For a given array of sequence data and a frame offset (track_frame), the census function splits the sequence into nucleotide triplets from the offset and searches for open reading frames. A subsequence is considered an ORF by this strategy if the ATG START codon is encountered and later followed by any STOP codon.

Our example finishes with the familiar specification of the location of input sequence data and the construction of the census itself. Here we specify a census of all 1Mbp regions with no overlap (that is, the stride is equal to the size of the regions) and instantiate our new MyCustomSimpleORFCounterStrategy with a keyword requiring valid ORFs to be at least 30 codons in length (excluding start and stop).

Every strategy’s census function is expected to return a numerical result that can be used to rank and sort regions, in this scenario, census returns the number of ORFs found.

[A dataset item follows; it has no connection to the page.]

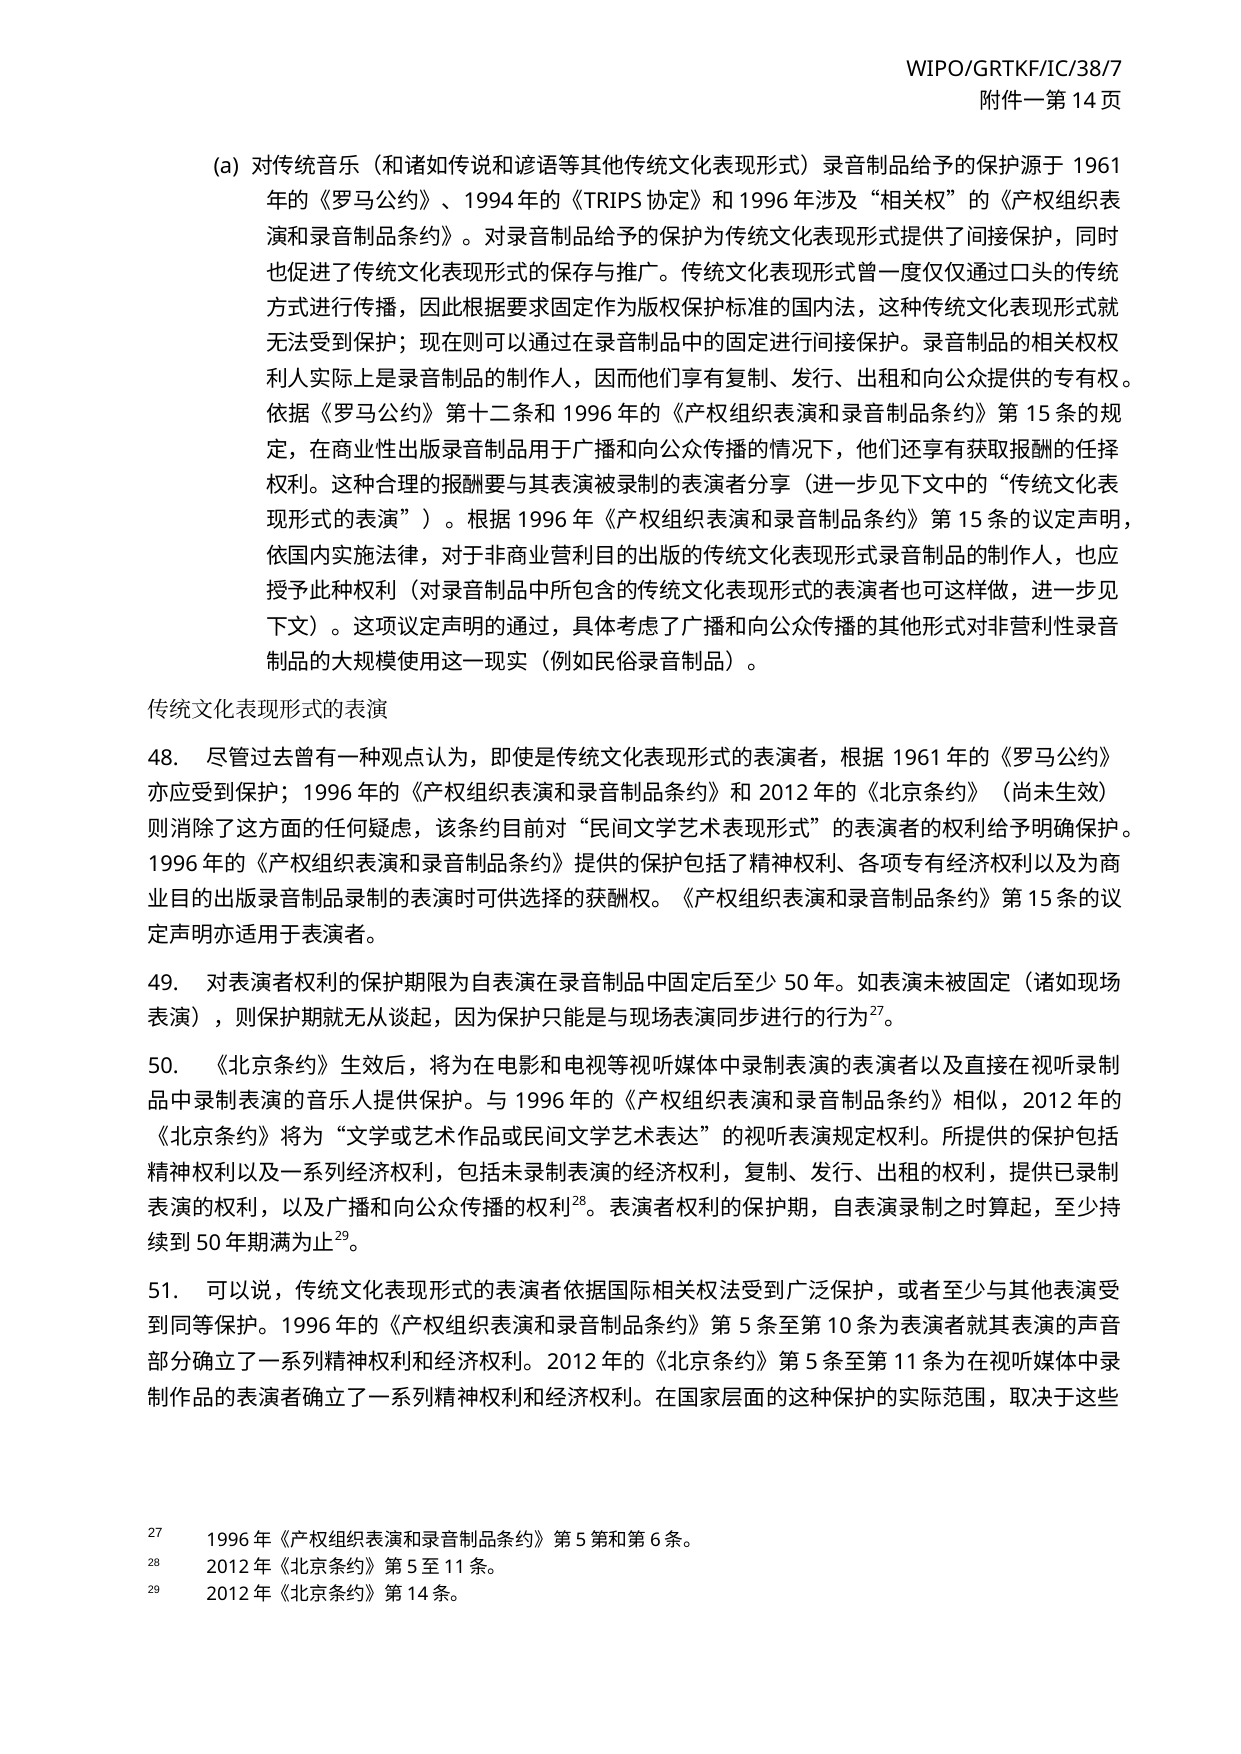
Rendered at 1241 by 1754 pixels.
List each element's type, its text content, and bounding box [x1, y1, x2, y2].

Note also, strategies may specify any number of keyword arguments that are not found in the BaseStrategy. In our example, min_codons can be set by a user to specify how many codons must lie between an opening and closing codon to be counted as an open reading frame. We store this value as a member of the strategy object on line 18 and use it on line 35 to ensure the orfs counter is only incremented when the length of the current open reading frame has exceeded the provided threshold. One could store any number of configurable parameters inside of the strategy class in this fashion. This framework allows one to increase the complexity of strategies while still providing a friendly and interchangeable interface for end users.